European betting operators continue to deter corruption
8 referrals of suspicious betting patterns in 2011
Brussels, 5 June 2012: Europe’s leading sports betting operators have released integrity statistics for 2011 which show a similarly small number of betting corruption alerts as the previous year. The impressive figures demonstrate the value of the sophisticated detection, deterrent and risk assessment protocols employed by those operators in protecting consumers and the sport and betting products from corruption. The information has been released by the European Sports Security Association (ESSA), the licensed private industry’s betting integrity body.
The members of ESSA represent the majority of the largest European licensed gambling companies which have a significant part of the global sports betting market. ESSA’s members offer tens of thousands of separate sports betting markets each week, with millions of bets assessed and taken.
During 2011, those transactions resulted in 69 alerts, which after detailed exanimation lead to 8 referrals of suspicious betting patterns to the relevant sports governing and gambling regulatory authorities. Khalid Ali, ESSA’s Secretary General, announced that the organisation was pleased with the integrity figures. “Put simply, corrupters are steering clear of ESSA’s well-regulated and vigilant sports betting operators; our detection systems are too effective,” he stated.

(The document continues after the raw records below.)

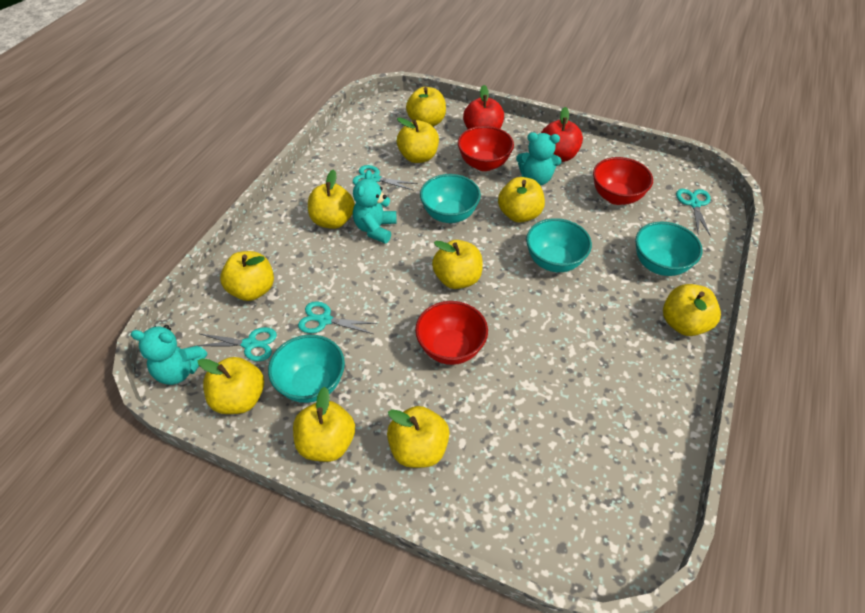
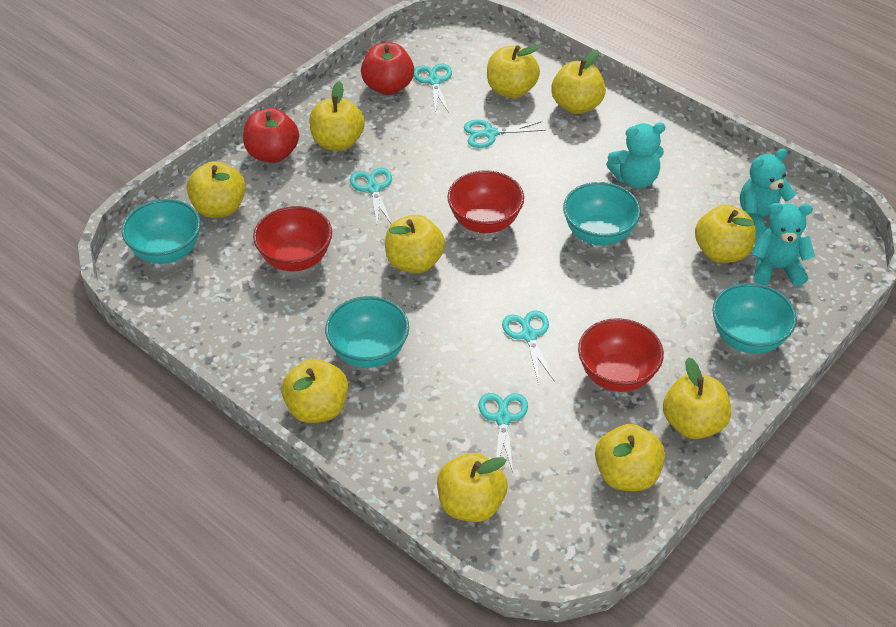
turquoise scissors: [196,327,277,361] [298,301,378,334] [353,165,418,191] [676,189,710,235] = 4 -> [350,168,392,228] [414,63,452,115] [464,120,546,148] [479,393,528,472] [502,310,555,382] = 5

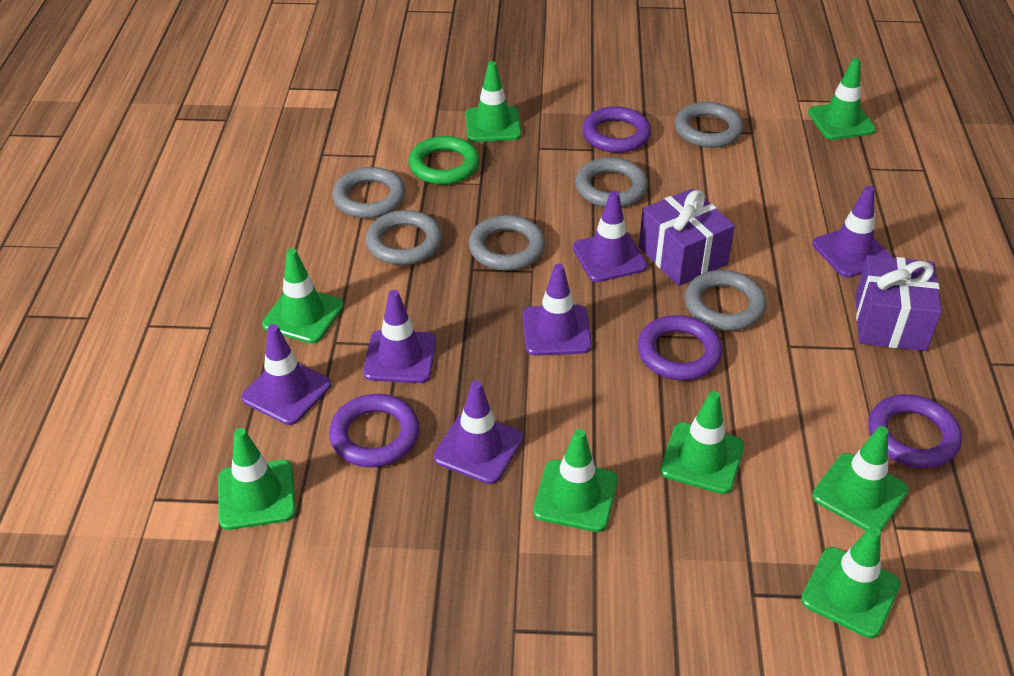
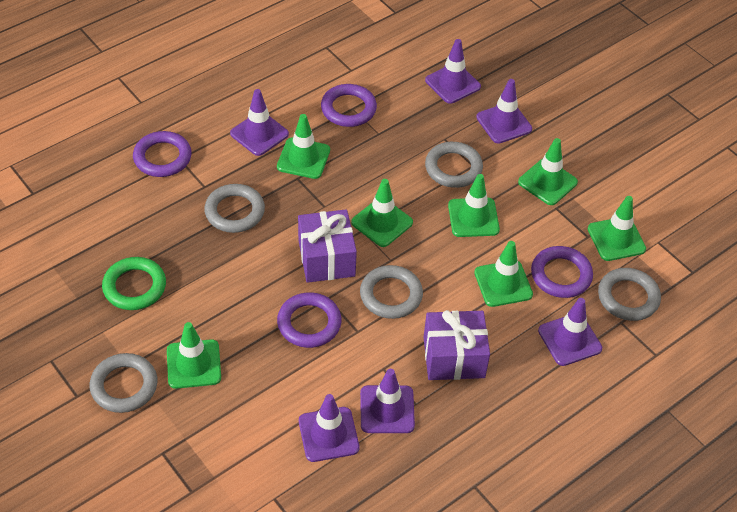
green traffic cone: [218,428,296,530] [262,248,344,343] [465,61,521,142] [533,429,618,532] [660,391,744,494] [801,526,901,638] [808,58,876,140] [812,426,908,531] = 8 -> [167,322,221,389] [277,114,330,179] [351,179,413,247] [448,174,500,237] [474,241,533,307] [518,138,578,205] [588,196,646,261] = 7
grey ring: [332,167,406,218] [366,210,442,265] [468,215,545,271] [575,157,648,207] [674,102,743,148] [685,270,767,331] = 6 -> [90,353,157,413] [204,184,265,233] [360,265,423,319] [425,142,483,188] [598,268,661,321] = 5

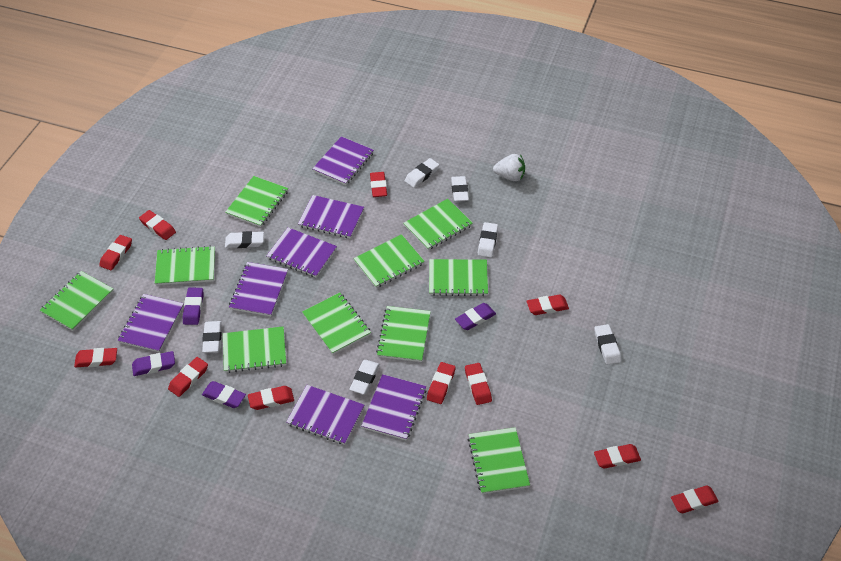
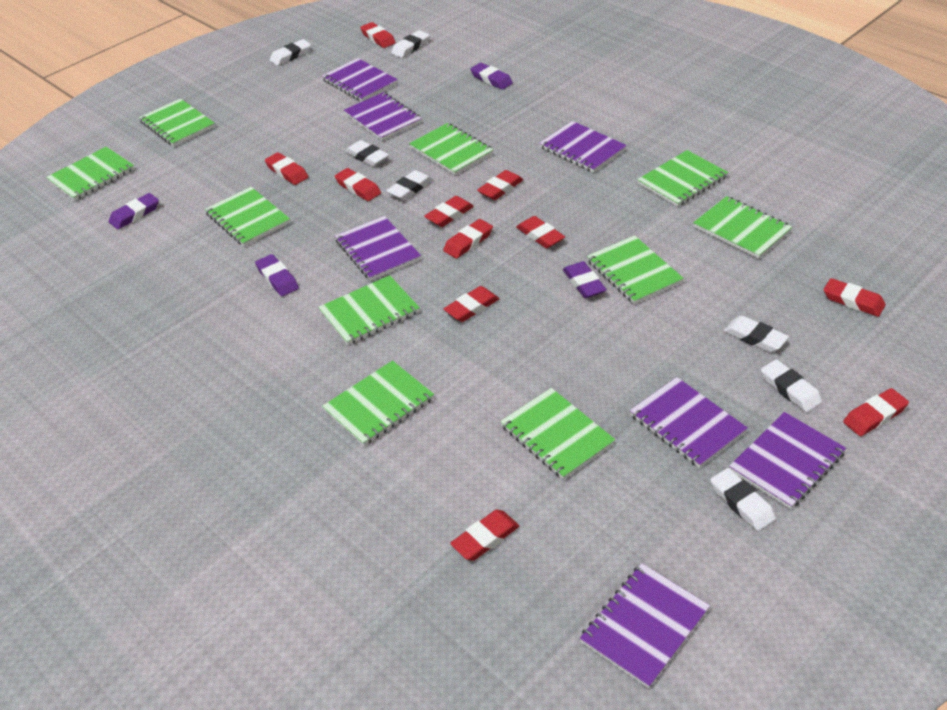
white strawberry: [493,154,525,181] = 1 -> none = 0

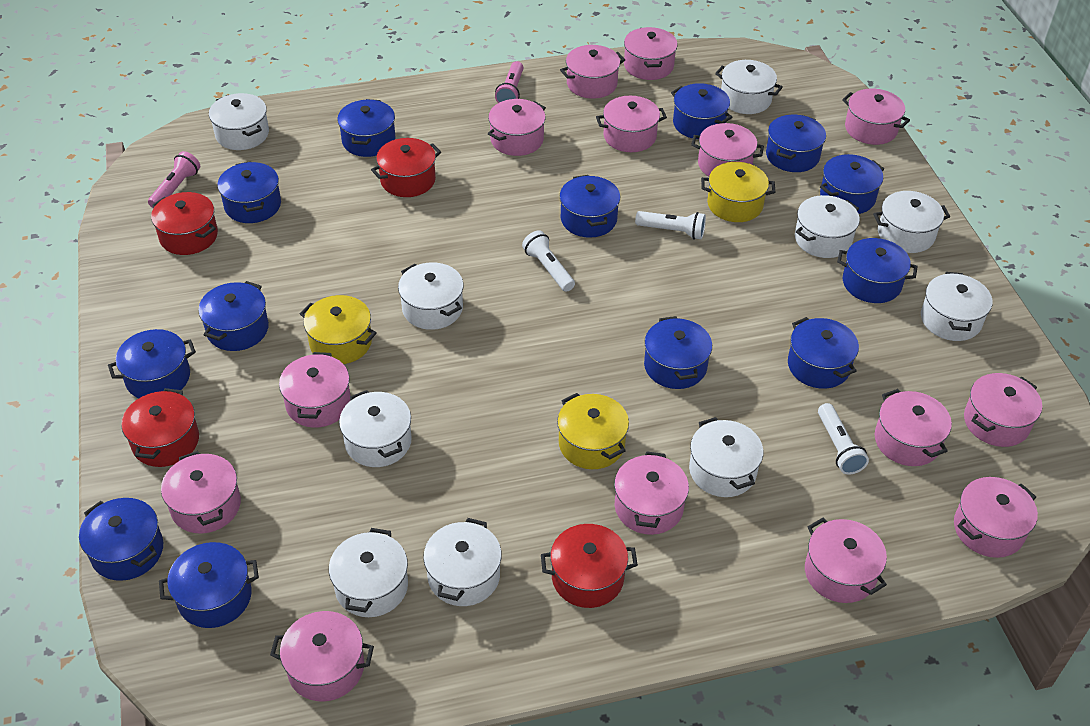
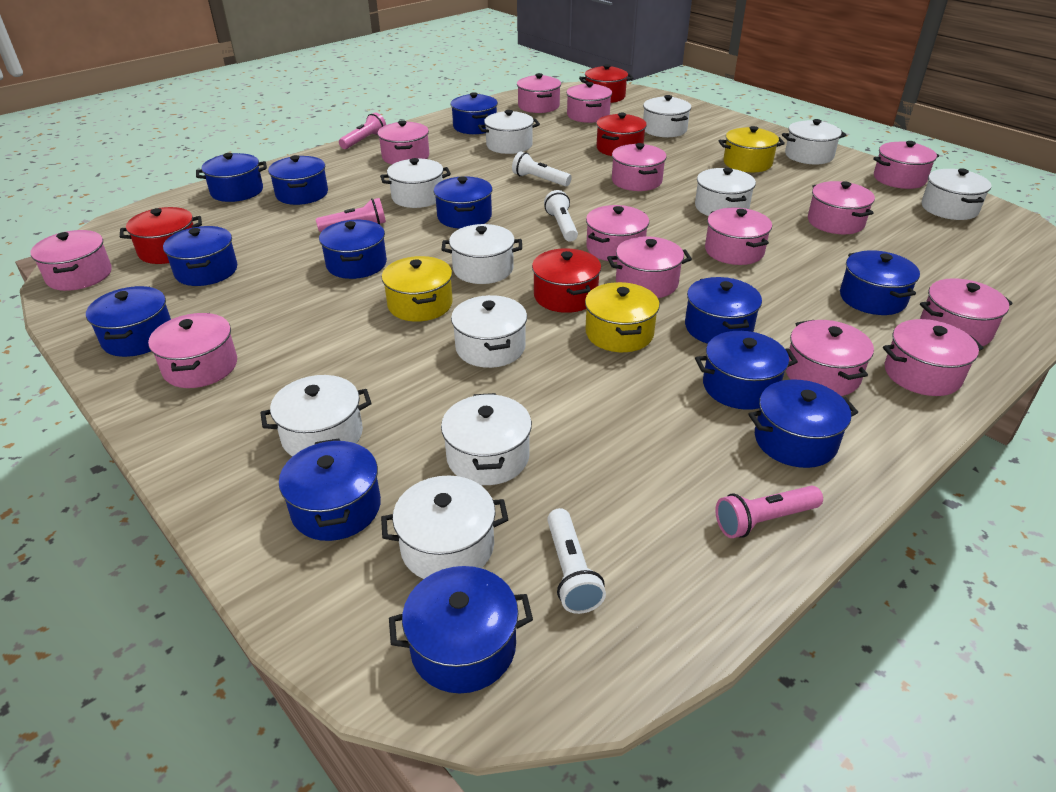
pink flashlight: [148,151,200,208] [495,61,524,103] = 2 -> [316,198,386,232] [339,113,386,149] [715,486,823,538] = 3
white pot: [209,93,269,150] [329,528,408,617] [339,390,412,467] [398,262,464,330] [423,518,502,606] [689,417,763,497] [715,60,783,114] [795,195,860,258] [873,191,950,253] [921,272,992,341] = 10 -> [261,375,371,457] [380,158,451,208] [381,475,508,579] [441,224,522,284] [441,393,532,485] [451,295,527,368] [478,110,540,154] [643,95,691,137] [695,168,756,216] [782,119,846,164] [921,169,991,220] = 11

“ESSA members are some of the most knowledgeable and experienced operators in the global sports betting market. These are reputable companies which have invested sizable sums in cutting-edge internal security systems built on that expertise,” Ali advised. ESSA does not however intend to become complacent. “We are continually reassessing our systems and how we can improve on our current risk assessment protocols and our relationships with other stakeholders,” he added.
On the latter, ESSA has recently agreed information sharing arrangements with the gambling regulators of Malta, Alderney and Gibraltar, and is in discussions with others. This adds to its already impressive list of agreements with over 20 sports governing bodies, including FIFA, UEFA, IOC and the UK Gambling Commission.
“As the betting industry’s integrity body, ESSA will continue to seek to promote cross-sector partnerships, such the ground breaking agreement with the IOC to protect the London 2012 Games. We want to work with sport and other stakeholders on an equitable basis,” Ali stated.
“ESSA operators have a clear business need to maintain the integrity of sporting events. That does not mean, however, that licensed operators should bear the cost of the corrupt activities of the unlicensed market. ESSA members already pay authorities large amounts in licence fees and other business costs on top of our expenditure on internal systems and education programmes. It is also important to remember that many examples of match-fixing have no betting component.”
Looking forward, Ali highlighted the organisation’s desire to expand to include more well-regulated operators outside of Europe. “ESSA’s members are major global operators, but we are aware that there are other important players in this market. Our future plans involve reaching out to those parties with a similar aim as our own and enhancing our existing information network capabilities. Such action will undoubtedly benefit sporting bodies, the licensed betting market and consumers.”